Behandeling met lage intensiteit
Ondersteunende zorg is een uiterst belangrijk onderdeel van de therapie voor deze ziekte en houdt rekening met de hoge leeftijd van patiënten. Een dergelijke behandeling omvat symptomatische therapie, die gericht is op het handhaven van normale niveaus van bloedplaatjes, leukocyten en erytrocyten. Deze therapie is in de eerste plaats bedoeld om de kwaliteit van leven van dergelijke patiënten te verbeteren en de duur ervan te verlengen.
- RBC-transfusie wordt uitgevoerd om het anemische syndroom te stoppen. Als meerdere transfusies nodig zijn, bestaat het risico op ijzerstapeling, waardoor chelatietherapie nodig is.
- Een bloedplaatjestransfusieprocedure voor myelodysplastisch syndroom met overmatige blasten is vereist om bloedingen te voorkomen. Meestal leidt dit proces niet tot complicaties.
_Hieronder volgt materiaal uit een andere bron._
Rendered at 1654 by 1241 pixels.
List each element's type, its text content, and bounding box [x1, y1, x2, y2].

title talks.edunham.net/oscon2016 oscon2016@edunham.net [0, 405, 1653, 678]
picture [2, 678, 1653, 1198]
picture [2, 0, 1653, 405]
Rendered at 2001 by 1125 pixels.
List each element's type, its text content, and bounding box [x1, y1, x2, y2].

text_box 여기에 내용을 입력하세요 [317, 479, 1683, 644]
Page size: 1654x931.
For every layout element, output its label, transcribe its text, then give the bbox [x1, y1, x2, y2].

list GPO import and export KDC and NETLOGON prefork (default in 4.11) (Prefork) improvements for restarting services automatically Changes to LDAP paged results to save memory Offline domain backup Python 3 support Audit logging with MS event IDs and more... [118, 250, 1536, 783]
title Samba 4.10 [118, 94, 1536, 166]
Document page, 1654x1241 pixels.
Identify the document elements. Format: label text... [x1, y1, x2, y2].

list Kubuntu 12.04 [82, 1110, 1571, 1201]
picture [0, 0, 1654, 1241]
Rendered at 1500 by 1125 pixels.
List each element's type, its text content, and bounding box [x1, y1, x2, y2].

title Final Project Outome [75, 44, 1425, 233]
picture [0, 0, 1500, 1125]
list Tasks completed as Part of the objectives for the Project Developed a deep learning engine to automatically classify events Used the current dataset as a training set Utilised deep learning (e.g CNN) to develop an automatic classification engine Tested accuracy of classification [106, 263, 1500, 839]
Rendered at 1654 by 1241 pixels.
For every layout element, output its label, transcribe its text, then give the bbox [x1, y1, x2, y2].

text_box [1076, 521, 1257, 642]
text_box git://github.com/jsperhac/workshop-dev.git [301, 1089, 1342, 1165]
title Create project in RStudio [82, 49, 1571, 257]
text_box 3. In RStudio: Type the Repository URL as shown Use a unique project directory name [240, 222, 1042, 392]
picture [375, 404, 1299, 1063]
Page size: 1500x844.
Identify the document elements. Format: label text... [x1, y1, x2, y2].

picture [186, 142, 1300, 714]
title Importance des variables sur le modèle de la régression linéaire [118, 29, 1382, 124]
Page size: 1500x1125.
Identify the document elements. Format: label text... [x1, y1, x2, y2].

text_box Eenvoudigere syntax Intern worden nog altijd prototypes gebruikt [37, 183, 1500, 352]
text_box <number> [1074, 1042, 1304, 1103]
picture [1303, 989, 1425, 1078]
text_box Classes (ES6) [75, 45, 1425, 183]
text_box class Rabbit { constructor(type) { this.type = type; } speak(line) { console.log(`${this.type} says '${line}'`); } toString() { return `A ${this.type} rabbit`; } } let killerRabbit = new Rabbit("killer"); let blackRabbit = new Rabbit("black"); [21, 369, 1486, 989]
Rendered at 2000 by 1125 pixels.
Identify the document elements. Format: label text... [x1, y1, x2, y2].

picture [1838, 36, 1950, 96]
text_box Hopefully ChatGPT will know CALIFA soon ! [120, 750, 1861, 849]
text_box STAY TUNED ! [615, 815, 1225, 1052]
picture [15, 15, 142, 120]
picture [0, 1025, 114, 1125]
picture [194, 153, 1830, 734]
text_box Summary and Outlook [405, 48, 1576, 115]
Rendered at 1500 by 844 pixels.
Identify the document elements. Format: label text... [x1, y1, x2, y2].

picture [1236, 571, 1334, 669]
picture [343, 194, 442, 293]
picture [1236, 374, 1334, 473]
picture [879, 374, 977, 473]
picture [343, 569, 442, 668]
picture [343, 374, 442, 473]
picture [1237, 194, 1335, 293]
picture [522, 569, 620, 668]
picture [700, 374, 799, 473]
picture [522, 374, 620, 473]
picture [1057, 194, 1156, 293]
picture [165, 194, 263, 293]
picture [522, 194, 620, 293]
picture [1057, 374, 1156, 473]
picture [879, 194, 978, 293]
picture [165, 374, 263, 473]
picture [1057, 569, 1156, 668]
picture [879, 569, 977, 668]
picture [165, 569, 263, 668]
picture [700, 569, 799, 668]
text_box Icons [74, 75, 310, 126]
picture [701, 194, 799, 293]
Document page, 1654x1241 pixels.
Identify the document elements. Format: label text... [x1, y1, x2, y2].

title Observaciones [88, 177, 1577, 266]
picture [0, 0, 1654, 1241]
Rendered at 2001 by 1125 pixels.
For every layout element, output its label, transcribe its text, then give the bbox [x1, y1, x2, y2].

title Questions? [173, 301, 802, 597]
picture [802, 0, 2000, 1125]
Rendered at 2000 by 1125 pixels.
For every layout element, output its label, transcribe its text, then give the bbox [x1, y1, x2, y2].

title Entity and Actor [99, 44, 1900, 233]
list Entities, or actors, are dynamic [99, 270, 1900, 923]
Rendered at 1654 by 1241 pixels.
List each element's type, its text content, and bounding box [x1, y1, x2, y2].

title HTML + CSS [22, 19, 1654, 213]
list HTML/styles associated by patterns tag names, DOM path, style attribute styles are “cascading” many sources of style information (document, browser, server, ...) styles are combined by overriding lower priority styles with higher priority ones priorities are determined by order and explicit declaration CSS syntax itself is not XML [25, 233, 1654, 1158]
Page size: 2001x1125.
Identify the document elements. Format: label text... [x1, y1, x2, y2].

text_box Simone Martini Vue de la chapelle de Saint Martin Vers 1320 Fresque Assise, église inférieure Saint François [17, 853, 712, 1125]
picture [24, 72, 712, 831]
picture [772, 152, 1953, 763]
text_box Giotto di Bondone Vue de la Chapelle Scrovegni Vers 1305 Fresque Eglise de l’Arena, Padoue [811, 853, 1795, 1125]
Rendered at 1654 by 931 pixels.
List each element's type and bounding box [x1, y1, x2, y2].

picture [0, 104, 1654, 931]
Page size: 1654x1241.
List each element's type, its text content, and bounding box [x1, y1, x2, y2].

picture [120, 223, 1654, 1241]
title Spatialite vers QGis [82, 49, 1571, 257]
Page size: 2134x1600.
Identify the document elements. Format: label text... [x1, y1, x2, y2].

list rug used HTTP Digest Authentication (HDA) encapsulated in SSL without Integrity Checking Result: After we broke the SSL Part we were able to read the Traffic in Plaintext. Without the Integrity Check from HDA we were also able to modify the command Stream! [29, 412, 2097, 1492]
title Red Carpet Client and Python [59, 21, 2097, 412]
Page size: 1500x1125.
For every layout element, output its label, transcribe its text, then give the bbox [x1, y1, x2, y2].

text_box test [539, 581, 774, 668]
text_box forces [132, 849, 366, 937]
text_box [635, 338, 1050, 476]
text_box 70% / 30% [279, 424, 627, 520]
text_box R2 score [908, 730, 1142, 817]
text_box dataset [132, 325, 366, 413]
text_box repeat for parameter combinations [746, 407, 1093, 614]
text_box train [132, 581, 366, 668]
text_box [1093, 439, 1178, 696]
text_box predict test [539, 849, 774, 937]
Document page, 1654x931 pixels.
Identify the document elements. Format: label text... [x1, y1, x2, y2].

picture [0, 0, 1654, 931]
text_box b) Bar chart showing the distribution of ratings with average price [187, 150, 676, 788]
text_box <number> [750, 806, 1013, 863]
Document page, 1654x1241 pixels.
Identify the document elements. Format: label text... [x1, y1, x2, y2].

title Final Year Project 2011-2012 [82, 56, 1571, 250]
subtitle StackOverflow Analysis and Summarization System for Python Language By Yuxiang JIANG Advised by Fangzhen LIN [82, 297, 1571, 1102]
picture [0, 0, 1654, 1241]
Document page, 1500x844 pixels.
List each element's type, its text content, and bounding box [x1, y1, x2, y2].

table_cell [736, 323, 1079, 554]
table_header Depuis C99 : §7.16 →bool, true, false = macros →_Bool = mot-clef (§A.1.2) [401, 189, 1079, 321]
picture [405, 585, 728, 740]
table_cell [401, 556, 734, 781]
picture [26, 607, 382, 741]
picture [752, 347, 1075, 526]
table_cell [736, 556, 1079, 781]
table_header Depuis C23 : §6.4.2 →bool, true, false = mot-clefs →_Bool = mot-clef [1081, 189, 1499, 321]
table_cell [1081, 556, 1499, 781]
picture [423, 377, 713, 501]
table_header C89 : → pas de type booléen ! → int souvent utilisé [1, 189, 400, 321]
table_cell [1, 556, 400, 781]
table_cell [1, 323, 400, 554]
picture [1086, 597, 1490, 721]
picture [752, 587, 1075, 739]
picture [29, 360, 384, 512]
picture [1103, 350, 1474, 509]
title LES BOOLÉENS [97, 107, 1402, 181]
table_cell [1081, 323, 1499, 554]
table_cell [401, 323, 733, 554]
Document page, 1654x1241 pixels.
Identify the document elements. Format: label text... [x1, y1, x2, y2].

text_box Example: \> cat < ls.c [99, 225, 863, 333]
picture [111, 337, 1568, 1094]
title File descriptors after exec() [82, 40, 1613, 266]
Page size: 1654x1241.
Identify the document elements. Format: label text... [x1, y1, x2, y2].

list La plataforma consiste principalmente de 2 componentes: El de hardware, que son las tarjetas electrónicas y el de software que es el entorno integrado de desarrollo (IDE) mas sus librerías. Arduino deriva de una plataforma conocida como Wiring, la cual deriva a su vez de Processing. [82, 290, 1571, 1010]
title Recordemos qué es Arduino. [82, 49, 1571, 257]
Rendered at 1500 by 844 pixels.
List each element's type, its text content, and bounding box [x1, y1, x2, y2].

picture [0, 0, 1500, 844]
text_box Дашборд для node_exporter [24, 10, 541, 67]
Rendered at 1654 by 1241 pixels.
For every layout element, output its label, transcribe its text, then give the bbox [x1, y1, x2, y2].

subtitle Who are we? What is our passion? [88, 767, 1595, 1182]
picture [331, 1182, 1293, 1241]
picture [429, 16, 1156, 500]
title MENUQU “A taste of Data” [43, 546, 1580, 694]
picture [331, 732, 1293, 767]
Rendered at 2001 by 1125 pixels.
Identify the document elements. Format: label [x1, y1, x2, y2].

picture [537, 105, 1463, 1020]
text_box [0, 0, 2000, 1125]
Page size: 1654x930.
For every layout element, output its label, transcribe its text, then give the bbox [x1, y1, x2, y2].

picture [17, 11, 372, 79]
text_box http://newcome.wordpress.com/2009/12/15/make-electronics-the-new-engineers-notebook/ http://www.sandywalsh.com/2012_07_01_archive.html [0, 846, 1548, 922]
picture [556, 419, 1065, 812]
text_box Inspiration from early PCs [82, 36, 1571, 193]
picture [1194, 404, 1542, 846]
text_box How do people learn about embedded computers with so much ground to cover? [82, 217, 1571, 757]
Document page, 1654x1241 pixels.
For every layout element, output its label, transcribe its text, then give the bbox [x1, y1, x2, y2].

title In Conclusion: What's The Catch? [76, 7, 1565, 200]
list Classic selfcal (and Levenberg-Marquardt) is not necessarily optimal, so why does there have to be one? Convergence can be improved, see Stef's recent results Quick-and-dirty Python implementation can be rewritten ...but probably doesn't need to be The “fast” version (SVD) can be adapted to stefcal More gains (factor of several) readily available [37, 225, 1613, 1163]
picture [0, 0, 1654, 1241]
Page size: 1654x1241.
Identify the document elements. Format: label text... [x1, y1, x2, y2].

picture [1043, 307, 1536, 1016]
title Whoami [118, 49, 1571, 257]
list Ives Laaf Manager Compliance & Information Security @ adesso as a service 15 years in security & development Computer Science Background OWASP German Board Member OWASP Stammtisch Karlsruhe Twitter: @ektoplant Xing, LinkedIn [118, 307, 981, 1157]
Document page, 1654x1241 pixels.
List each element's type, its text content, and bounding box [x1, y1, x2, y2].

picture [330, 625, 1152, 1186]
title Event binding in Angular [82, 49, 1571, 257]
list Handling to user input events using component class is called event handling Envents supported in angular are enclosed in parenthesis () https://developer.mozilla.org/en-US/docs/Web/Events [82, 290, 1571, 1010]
- Er is een zogenaamde hematopoëtische groeifactor, die stimulatie omvat met eiwitten die de ontwikkeling van bloedcellen bevorderen, het gebruik ervan maakt het mogelijk om de noodzaak van vervangende transfusie te verminderen. Het is waar dat veel patiënten met dit syndroom niet reageren op groeifactoren.
Wat is de handicapgroep voor myelodysplastisch syndroom? Het wordt beroemdna een medisch en sociaal onderzoek.
Wat is de prognose voor patiënten
Kortom, de prognose voor een bepaald type pathologie hangt rechtstreeks af van de pathogenetische varianten van het beloop van deze ziekte, evenals van de aan- of afwezigheid van ernstige complicaties.
Recent wetenschappelijk onderzoek op het gebied van hematologie heeft betrekking op de ontwikkeling van parameters voor het beoordelen van de prognose bij myelodysplastisch syndroom. In hun dagelijkse praktijk gebruiken hematologen de internationale IPSS-classificatie. Volgens laatstgenoemde zijn er drie hoofdcategorieën van risico: laag, gemiddeld en hoog.
De belangrijkste parameter bij het evalueren van de prognose bij myelodysplastisch syndroom is het percentage aanwezigheid van blastcellen in het beenmerg. Het profiel van de chromosomale afwijking met de werkelijke ernst van cytopenie wordt ook beoordeeld. Het gunstigste ziekteverloop wordt waargenomen bij patiënten die volgens de IPSS-classificatie nul punten hebben. Wat betreft de gemiddelde levensverwachting in aanwezigheid van een hoog risico volgens deze classificatie, deze is niet meer dan zes maanden.
Wanneer een diagnose van myelodysplastisch syndroom wordt gesteld, rijst meteen de vraag welke arts zal helpen. Bij de aanwezigheid of het vermoeden van de vorming van een pathologie is het van groot belang om direct advies in te winnen bij specialisten zoals een hematoloog en een bloedtransfusioloog. Het consult zal ook worden gegeven door een immunoloog met een oncoloog.